Under the new controls, the Central Bank allows Sudanese traveling abroad to exchange a limited amount of Sudanese pounds into hard currency at the official rate of 2.8 pounds to the dollar. This must be done in the airport departure lounge before boarding an outbound flight. Up to a maximum value of US$1,000 is allowed to be exchanged per ticket-holder. Thus, the dollars acquired through official channels are sold back, after the travelers return, on the black market at a rate of some 5.4 Sudanese pounds per dollar. With the black market dollar rate constantly fluctuating, this is clearly a profitable enterprise.

However, this trick of the foreign currency exchange trade has encountered some difficulties lately.

As result of the fall in the value of the local currency, airlines have raised their ticket prices, especially to neighboring Egypt and Ethiopia, the traders’ two favorite destinations.

The government has also taken measures to inhibit the practice.
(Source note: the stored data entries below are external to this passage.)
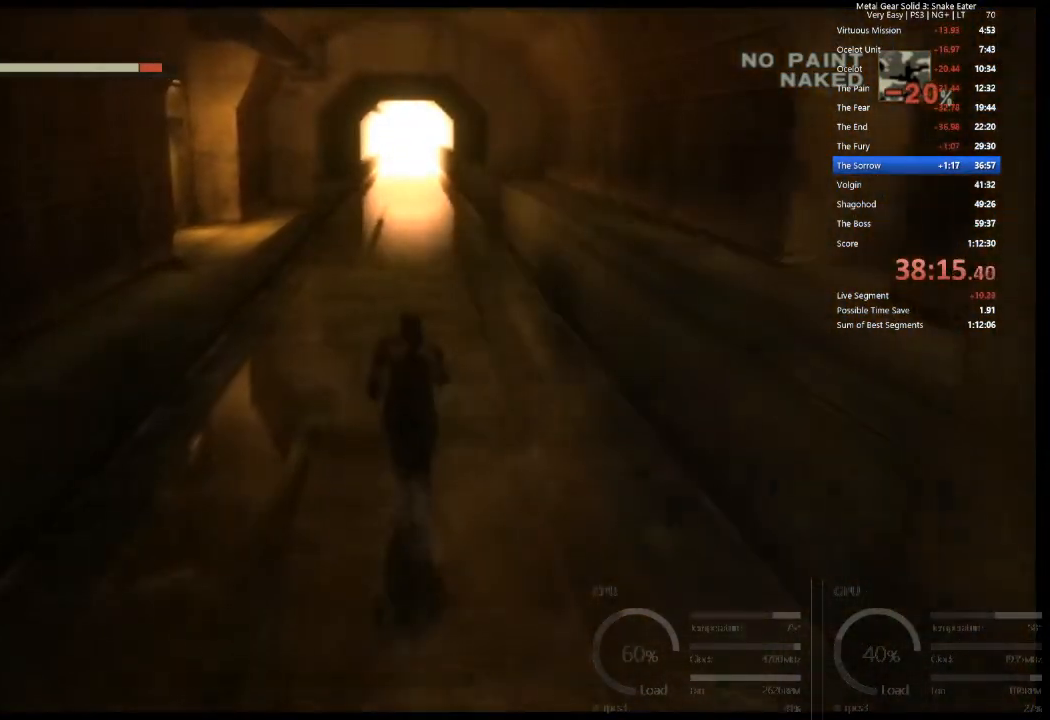
{"buttons": [], "left_stick": "up", "events": []}
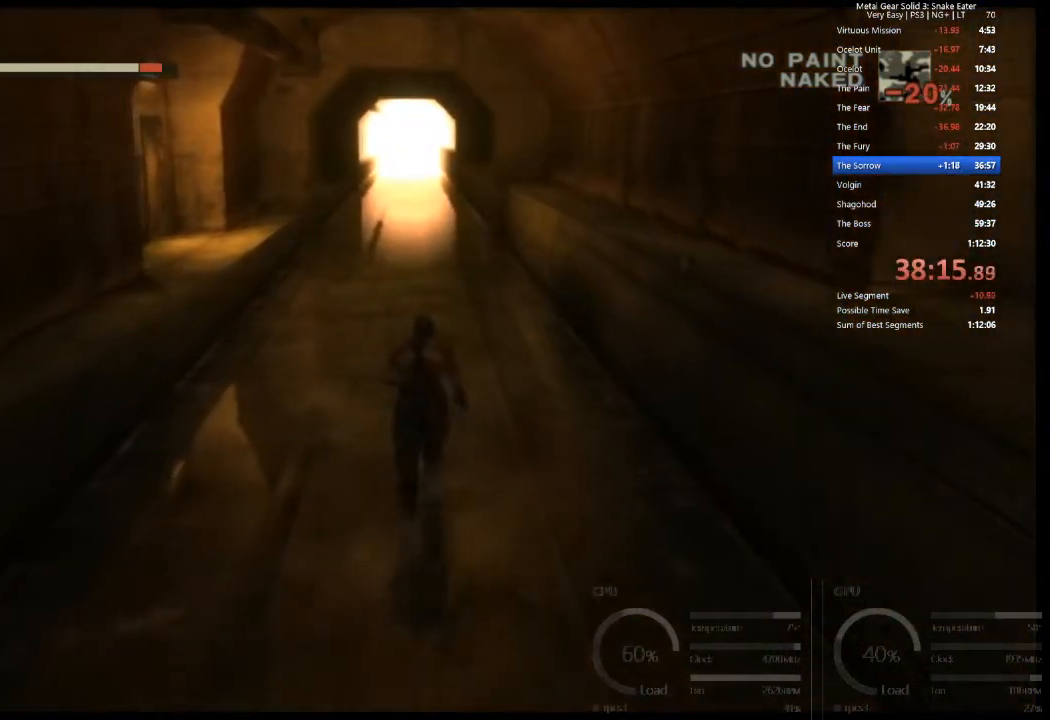
{"buttons": [], "left_stick": "up", "events": []}
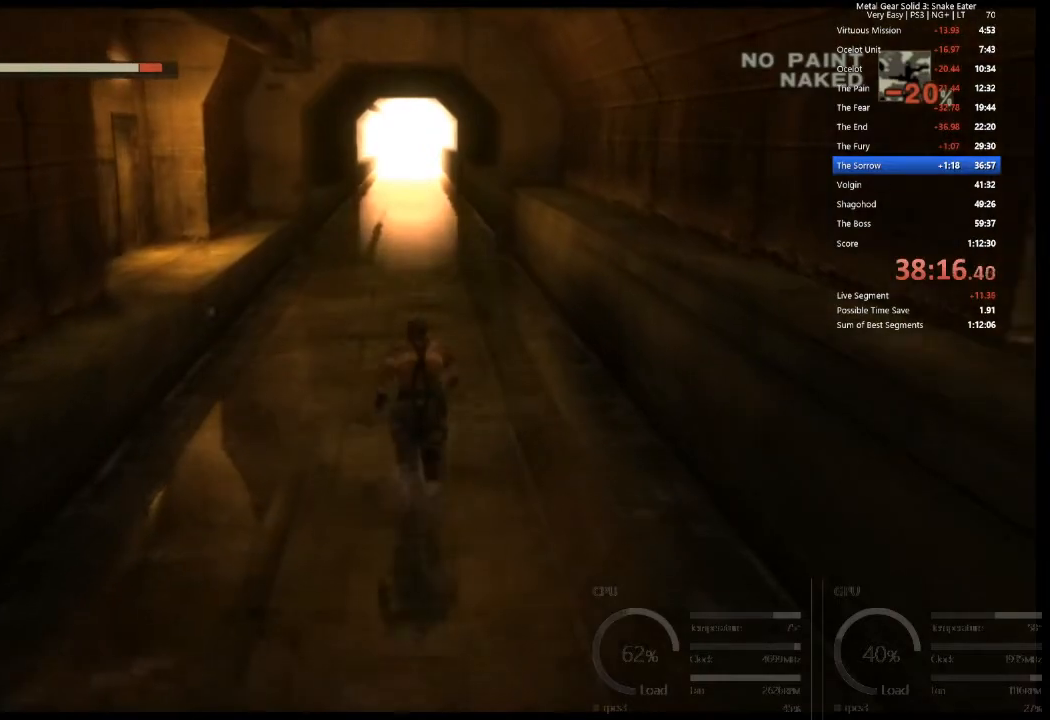
{"buttons": [], "left_stick": "up", "events": []}
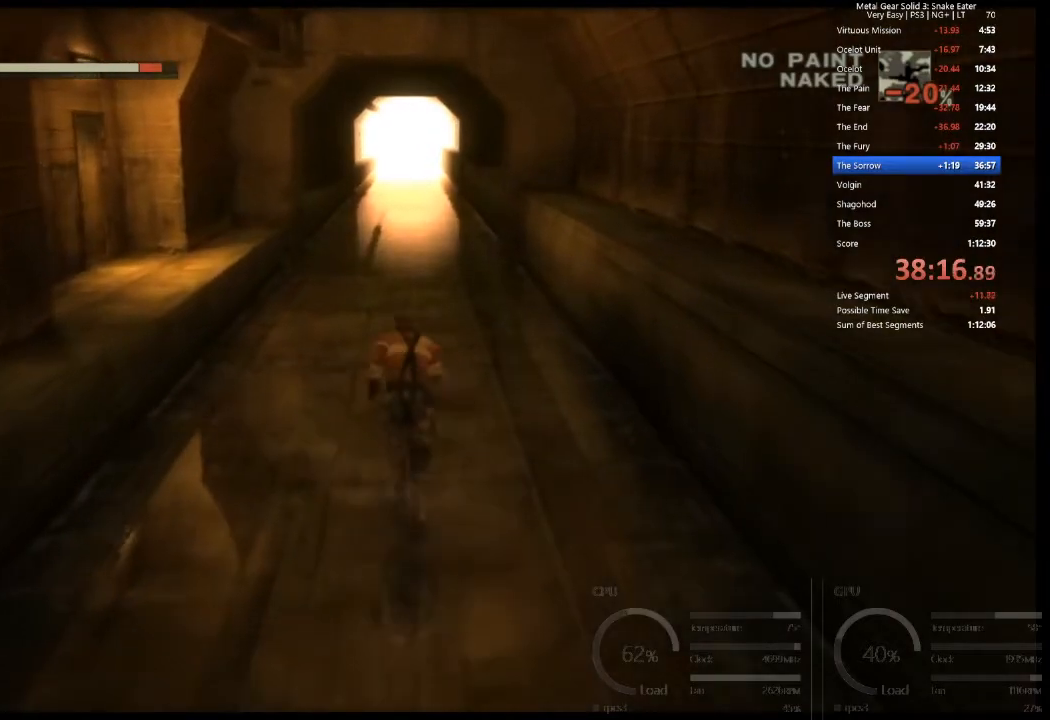
{"buttons": [], "left_stick": "up", "events": []}
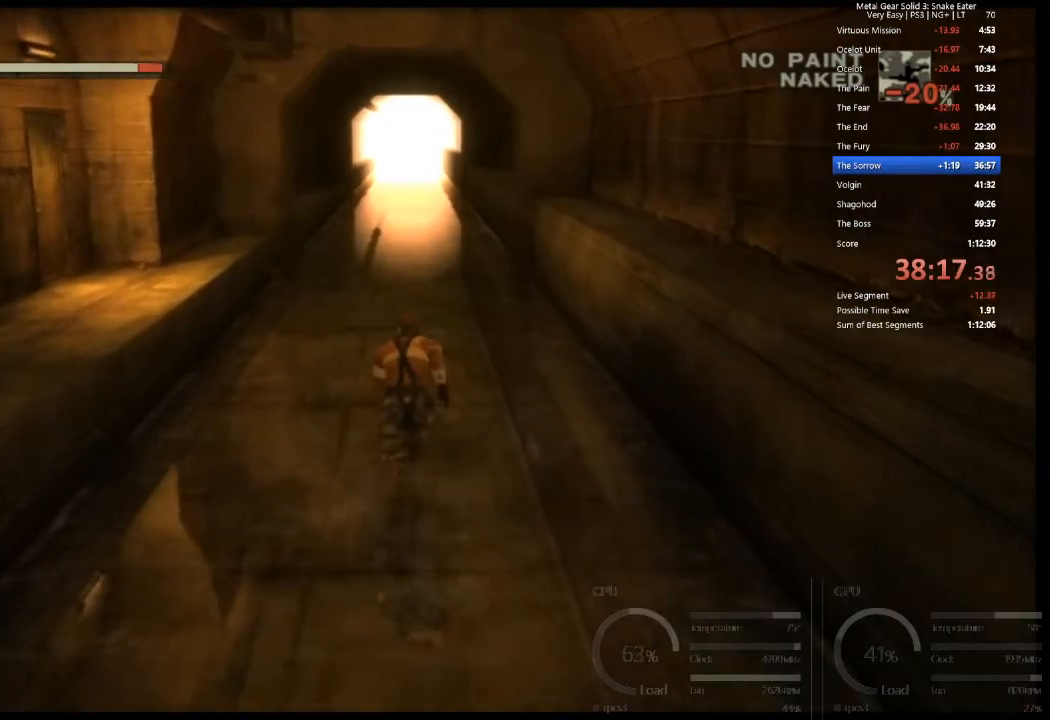
{"buttons": [], "left_stick": "up", "events": []}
The Central Bank decided to reduce to US$500 the amount of foreign currency which could be taken out by travelers heading for Arab and African countries – where the majority of Sudanese tourists go.

The finance ministry also announced the implementation of additional controls designed to prevent the acquisition of foreign currency at the official rate for the purpose of currency speculation. If patients need medical treatment abroad, the money required now has to be wired to the relevant Sudanese Embassy, which will pass it on to the hospital concerned. The same applies to students studying abroad – their fees now have to be transferred directly to their universities.

A government official told Al-Akhbar, that the authorities might be forced to abandon their efforts to shore up the currency altogether if the economy continues to deteriorate as a result of the South Sudan government’s decision to halt oil exports.

The controls that followed compounded the severity of the foreign currency shortage. Alaedin Muhammad recalls that the supply all but dried up, and small operators like himself could only obtain dollars from returning expatriates.

When they do have some to exchange, explains Said, who says he is sent dollars by relatives who live abroad, they go to central Khartoum where a number of foreign exchange traders operate in the open. Plainclothes police from “Economic Security” are also out in numbers. They often try to entrap the dealers but they are usually smart enough to tell them apart from genuine customers, Said says.

If a trader is found and arrested, all the money they have with them is confiscated and they are sent to court.

The foreign currency squeeze meanwhile continues to worsen. The black market price of the dollar dipped briefly last week on reports that Qatar had agreed to provide Sudan with a loan of US$2 billion, only to rise again when the government issued a denial.

The authorities have been seeking alternative sources of hard currency, now that southern oil no longer flows through northern pipelines.

Gold-mining is now seen as a potential salvation for the national treasury.

Central Bank chief Muhammad Saber Hassan recently said that gold was currently a key revenue provider. He told a ruling party gathering in Khartoum that five tons of gold worth US$250 had been acquired and sold since the beginning of 2012, and that income from gold sales could total US$2.5 billion by year’s end.

This article is an edited translation from the Arabic Edition.